Unicode - MIT/GNU Scheme 7.7.90+

Previous: Character Sets, Up: Characters

5.7 Unicode

MIT/GNU Scheme provides rudimentary support for Unicode characters. In an ideal world, Unicode would be the base character set for MIT/GNU Scheme. But MIT/GNU Scheme predates the invention of Unicode, and converting an application of this size is a considerable undertaking. So for the time being, the base character set for I/O and strings is ISO-8859-1, and Unicode support is grafted on.

This Unicode support was implemented as a part of the XML parser (see XML Support) implementation. XML uses Unicode as its base character set, and any XML implementation must support Unicode.

The basic unit in a Unicode implementation is the code point. The character equivalent of a code point is a wide character.

— procedure: unicode-code-point? object

Returns #t if object is a Unicode code point. Code points are implemented as exact non-negative integers.
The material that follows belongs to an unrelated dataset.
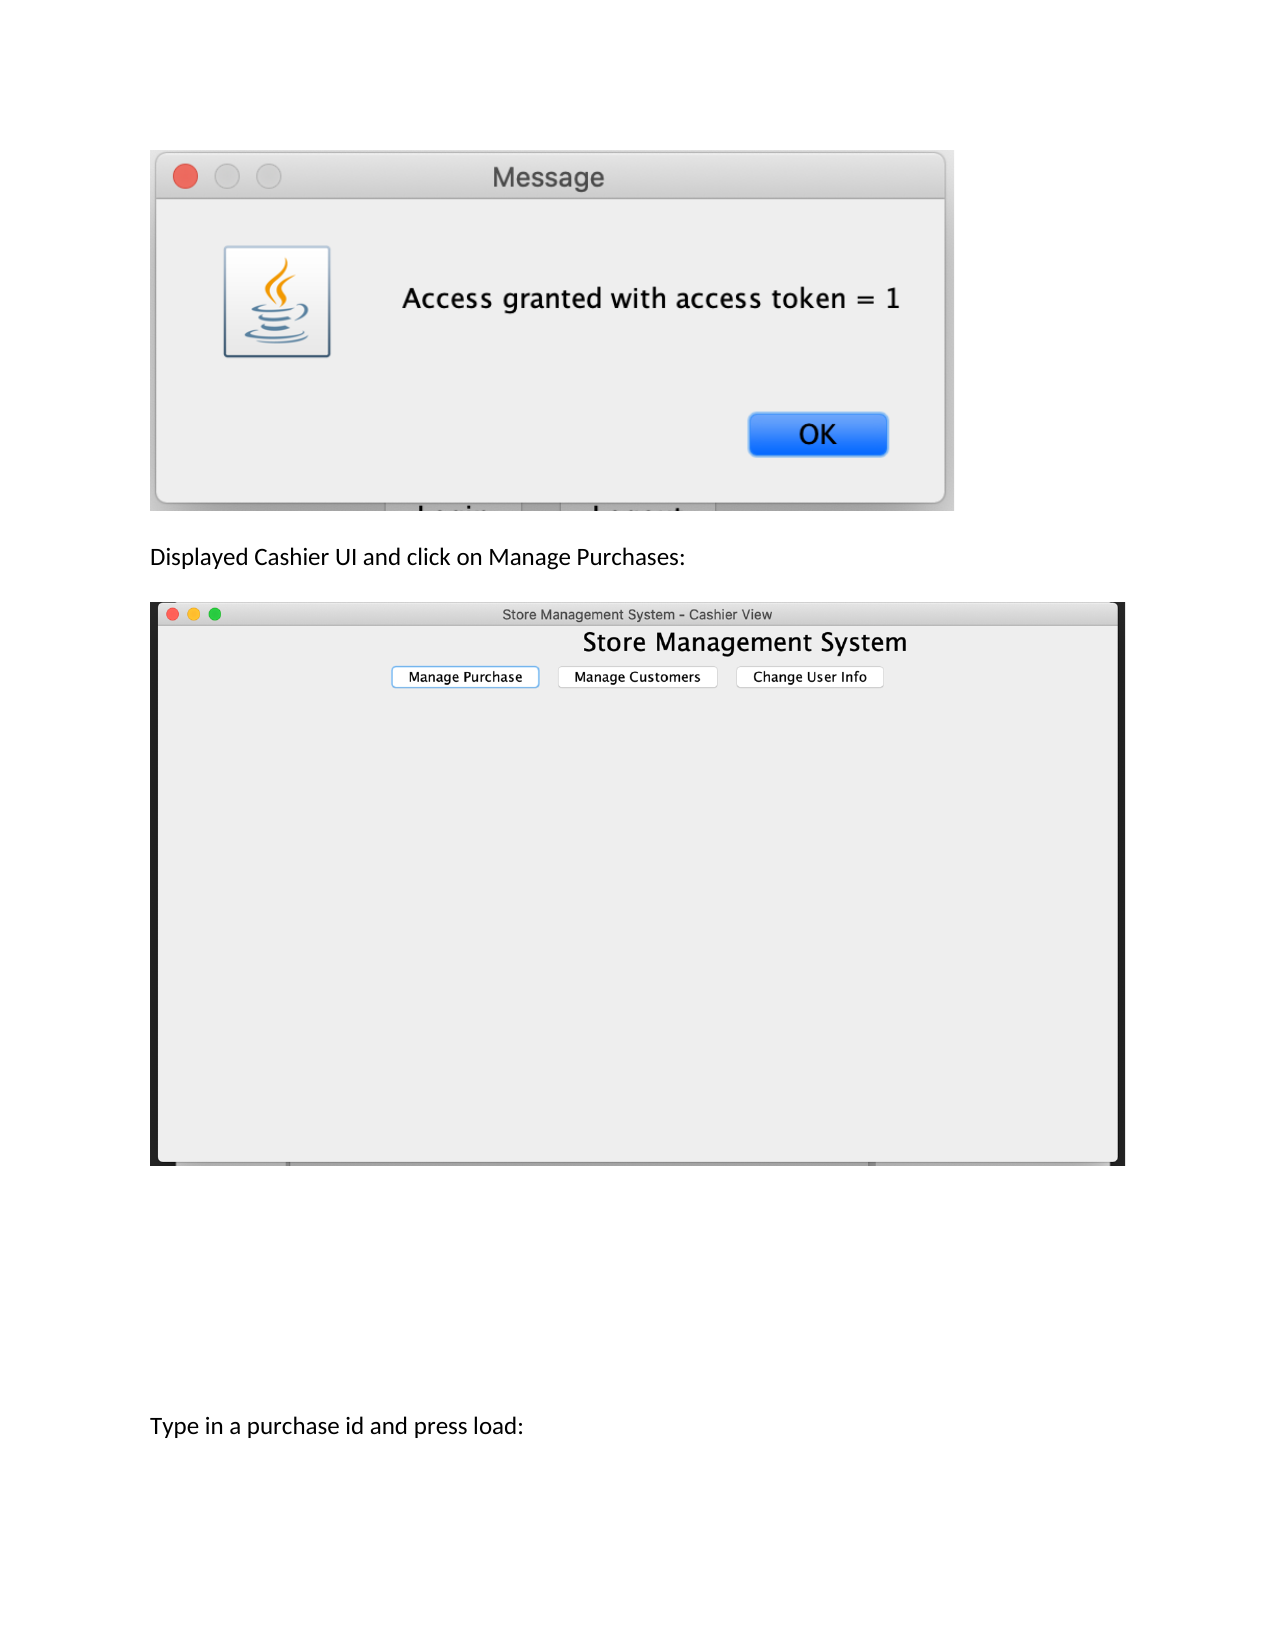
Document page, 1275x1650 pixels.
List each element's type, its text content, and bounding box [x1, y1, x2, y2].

They are further limited, by the Unicode standard, to be strictly less than #x110000, with the values #xD800 through #xDFFF, #xFFFE, and #xFFFF excluded.

— procedure: wide-char? object

Returns #t if object is a wide character, specifically if object is a character with no bucky bits and whose code satisfies unicode-code-point?.

The Unicode implementation consists of three parts:

An implementation of wide strings, which are character strings that support the full Unicode character set with constant-time access.
I/O procedures that read and write Unicode characters in several external representations, specifically UTF-8, UTF-16, and UTF-32.
An alphabet abstraction, which is an efficient implementation of sets of Unicode code points (similar to the char-set abstraction).